Saved data entries:
*** Begin section ***

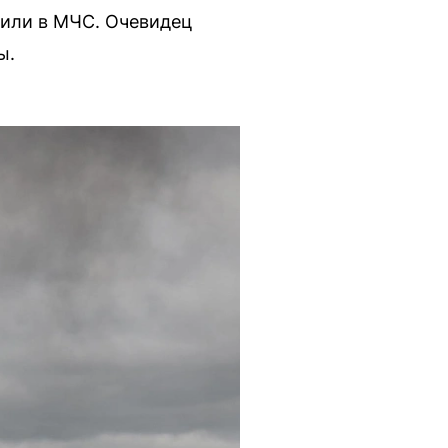
щили в МЧС. Очевидец
ы.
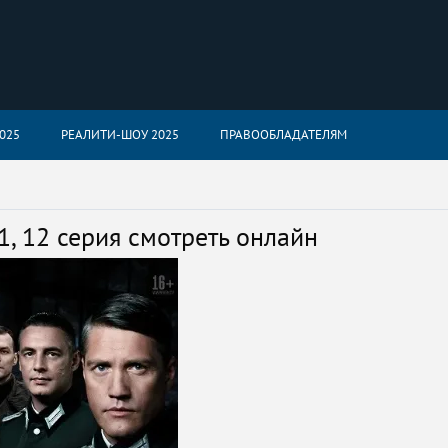
025
РЕАЛИТИ-ШОУ 2025
ПРАВООБЛАДАТЕЛЯМ
1, 12 серия смотреть онлайн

*** End section ***

Strip out the images, then output the records above word for word.

Output of the task:
щили в МЧС. Очевидец
ы.
025
РЕАЛИТИ-ШОУ 2025
ПРАВООБЛАДАТЕЛЯМ
1, 12 серия смотреть онлайн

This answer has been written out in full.